Song Premiere: Diana Krall Offers Wistful Take on ‘Wide River to Cross’
Diana Krall achieved a career highlight this year when she played piano on and served as the primary musical guide for Paul McCartney’s standards album, Kisses on the Bottom. But her latest work, the T Bone Burnett-produced Glad Rag Doll, reinvigorated her like never before, the Grammy-winning jazz pianist tells Rolling Stone.
“It was like I was a completely clean piece of canvas,” Krall, 47, says of the sessions that resulted in whimsical, yet equally wistful and weathered takes on timeless tunes including Buddy Miller’s “Wide River to Cross,” which you can now stream exclusively on RollingStone.com.
Listen to Diana Krall’s “Wide River To Cross”:
On the surface, Glad Rag Doll, due October 2nd, seems like a significant shift for Krall, whose most recent release was the 2009 bossa nova-influenced collection Quiet Nights. But as she explains, the album’s songs are deeply rooted in her musical history: while other kids were out causing a ruckus, a teenaged Krall was listening to 78-rpm records in her basement, blissing out to American musicians including Gene Austin, Louis Armstrong and Bix Beiderbecke. “This music is probably closer to me than anything because I knew it as a child,” she says.
Although Krall was certainly familiar with Burnett – her husband, Elvis Costello, had worked with him on a slew of projects (“They’re like brothers,” she says) – she had never seen the producer in action before Costello persuaded her to enlist Burnett for Glad Rag Doll. She was hesitant at first, given her husband’s friendship with him. “I was thinking inside my head, ‘Oh gosh, if this doesn’t work this is gonna be difficult,'” she says, laughing.
She needn’t have worried: Burnett and Krall were a natural fit, bonding over a shared encyclopedic knowledge of music. The singer says she thrived on Burnett’s hands-off approach, comparing him to “a great director who knows exactly what to say. It was a life-changing experience to work with him.”
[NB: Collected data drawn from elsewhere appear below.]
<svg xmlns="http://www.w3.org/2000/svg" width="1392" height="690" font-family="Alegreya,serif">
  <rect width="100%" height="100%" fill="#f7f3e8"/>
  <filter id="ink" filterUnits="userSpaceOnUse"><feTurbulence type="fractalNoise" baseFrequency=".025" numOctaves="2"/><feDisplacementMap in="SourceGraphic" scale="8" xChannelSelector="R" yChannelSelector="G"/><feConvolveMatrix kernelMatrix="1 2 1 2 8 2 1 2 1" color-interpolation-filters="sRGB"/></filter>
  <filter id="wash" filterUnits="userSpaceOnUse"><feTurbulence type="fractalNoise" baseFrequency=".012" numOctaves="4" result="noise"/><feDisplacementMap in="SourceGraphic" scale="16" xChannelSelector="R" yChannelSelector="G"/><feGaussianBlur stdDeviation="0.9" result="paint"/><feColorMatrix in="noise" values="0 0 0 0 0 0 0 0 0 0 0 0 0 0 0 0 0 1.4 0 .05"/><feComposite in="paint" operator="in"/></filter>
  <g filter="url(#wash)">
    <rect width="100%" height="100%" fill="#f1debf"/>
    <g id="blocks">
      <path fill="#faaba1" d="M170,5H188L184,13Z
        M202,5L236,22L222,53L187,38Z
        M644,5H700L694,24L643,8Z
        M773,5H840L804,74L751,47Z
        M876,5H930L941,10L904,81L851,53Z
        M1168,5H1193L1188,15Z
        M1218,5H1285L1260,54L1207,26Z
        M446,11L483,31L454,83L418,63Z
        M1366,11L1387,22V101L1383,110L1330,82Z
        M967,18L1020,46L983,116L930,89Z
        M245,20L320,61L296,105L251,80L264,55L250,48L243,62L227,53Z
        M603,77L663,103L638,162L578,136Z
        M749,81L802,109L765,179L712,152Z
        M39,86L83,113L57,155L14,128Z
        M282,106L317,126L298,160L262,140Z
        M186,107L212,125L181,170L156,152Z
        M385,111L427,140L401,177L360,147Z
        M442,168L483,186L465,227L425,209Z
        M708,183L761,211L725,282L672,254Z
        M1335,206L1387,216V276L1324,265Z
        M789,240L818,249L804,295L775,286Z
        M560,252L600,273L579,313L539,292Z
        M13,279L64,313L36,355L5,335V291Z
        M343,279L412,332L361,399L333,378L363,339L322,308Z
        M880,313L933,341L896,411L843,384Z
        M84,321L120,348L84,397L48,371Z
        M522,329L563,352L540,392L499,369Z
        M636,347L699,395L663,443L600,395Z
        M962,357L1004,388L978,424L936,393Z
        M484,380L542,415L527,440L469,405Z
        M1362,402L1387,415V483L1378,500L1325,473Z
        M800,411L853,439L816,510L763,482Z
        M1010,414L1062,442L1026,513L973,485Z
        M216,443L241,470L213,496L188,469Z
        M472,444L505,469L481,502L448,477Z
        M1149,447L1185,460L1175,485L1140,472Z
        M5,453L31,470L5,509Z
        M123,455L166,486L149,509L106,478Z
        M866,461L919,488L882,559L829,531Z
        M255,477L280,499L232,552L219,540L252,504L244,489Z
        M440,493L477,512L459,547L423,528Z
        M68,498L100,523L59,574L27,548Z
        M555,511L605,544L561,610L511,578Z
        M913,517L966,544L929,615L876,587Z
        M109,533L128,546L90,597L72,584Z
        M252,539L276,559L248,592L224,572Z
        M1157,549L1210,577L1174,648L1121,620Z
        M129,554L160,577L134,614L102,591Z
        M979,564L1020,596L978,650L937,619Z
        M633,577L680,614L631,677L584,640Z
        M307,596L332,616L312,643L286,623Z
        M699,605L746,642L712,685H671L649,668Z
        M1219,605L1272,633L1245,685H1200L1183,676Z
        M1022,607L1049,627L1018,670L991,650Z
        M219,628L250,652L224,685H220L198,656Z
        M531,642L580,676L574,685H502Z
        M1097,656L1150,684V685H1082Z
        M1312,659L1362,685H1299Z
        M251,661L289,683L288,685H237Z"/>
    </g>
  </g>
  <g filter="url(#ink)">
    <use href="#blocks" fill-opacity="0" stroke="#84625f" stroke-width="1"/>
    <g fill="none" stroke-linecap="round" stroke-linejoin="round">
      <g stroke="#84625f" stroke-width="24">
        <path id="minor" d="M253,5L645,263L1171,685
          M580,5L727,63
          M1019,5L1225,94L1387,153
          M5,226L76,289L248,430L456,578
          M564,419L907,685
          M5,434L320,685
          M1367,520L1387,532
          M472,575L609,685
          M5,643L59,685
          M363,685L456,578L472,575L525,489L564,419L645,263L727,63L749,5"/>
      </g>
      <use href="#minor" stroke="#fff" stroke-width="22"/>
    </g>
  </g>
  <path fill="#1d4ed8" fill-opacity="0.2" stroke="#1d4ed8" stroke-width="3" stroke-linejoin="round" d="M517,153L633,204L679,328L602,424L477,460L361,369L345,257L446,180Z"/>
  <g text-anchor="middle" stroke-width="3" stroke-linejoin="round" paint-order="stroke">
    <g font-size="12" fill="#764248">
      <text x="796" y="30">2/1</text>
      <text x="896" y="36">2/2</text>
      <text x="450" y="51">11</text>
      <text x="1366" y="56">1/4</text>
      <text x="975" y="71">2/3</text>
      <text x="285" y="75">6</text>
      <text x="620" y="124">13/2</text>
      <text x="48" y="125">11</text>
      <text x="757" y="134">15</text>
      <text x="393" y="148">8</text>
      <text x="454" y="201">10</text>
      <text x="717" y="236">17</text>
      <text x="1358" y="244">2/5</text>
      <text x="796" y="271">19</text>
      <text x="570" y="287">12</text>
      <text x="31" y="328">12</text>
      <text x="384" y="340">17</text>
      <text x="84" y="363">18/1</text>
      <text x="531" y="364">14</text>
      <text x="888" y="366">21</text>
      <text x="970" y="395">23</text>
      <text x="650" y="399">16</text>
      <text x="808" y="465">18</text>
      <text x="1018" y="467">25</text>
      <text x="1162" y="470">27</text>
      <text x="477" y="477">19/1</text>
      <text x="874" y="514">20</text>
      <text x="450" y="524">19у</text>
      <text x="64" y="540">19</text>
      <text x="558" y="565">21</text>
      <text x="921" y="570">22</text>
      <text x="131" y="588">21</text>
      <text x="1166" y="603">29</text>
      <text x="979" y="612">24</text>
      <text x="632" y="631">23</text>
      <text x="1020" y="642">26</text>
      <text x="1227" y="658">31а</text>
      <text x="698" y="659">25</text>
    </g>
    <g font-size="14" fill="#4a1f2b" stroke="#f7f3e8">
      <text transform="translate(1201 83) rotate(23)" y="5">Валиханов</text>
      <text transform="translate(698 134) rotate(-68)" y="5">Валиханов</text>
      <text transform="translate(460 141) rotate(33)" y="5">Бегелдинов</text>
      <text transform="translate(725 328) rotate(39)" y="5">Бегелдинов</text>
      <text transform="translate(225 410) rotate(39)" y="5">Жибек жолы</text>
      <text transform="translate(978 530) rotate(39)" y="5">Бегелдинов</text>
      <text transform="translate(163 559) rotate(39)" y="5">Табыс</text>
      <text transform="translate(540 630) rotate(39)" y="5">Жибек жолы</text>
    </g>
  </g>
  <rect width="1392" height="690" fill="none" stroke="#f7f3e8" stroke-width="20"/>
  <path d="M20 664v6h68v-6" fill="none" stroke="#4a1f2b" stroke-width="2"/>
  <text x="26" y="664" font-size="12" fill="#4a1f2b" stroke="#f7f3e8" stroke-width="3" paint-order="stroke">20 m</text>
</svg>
Costello stopped by the studio occasionally to join his wife and close friend, along with a collection of studio pros including guitarist Marc Ribot, bassist Dennis Crouch and keyboardist Keefus. It was a different experience from Krall’s collaboration with Costello on her 2004 album The Girl in the Other Room. Where they shared writing duties on that project, his participation this time was looser: The Rock and Roll Hall of Famer contributed instrumental parts on some tunes and shared a bevy of in-studio laughs.”Elvis’s presence there was just so much fun for me,” Krall says. “We just had such a good time.”
All the same, Glad Rag Doll was a daunting task, Krall says. It required taking old-school songs and giving them a modern sheen, without having the entire project feel like a “giant nostalgia piece.” But what Krall says made the project work was relinquishing control: She, Burnett and the others worked as a unit, composing largely off-the-cuff. “It was completely surrendering to the moment,” she says.
To a younger generation, the songs on the album may largely sound foreign, and Krall says she understands the risks of recording songs that are a bit obscure. But armed with her signature contralto, the singer brings considerable charm to standouts including the ramshackle shimmy of Fred Fisher’s “There Ain’t No Sweet Man Worth the Salt of My Tears,” the steady pacing on Gene Austin’s “Let It Rain” and the haunting vindication that echoes in her take on the Doc Pomus classic “Lonely Avenue.” Risks or not, it was a project Krall just couldn’t pass up.
“I’ve always been interested in artists that have a lot to say,” she says, “and have the courage to explore different ways of saying it.”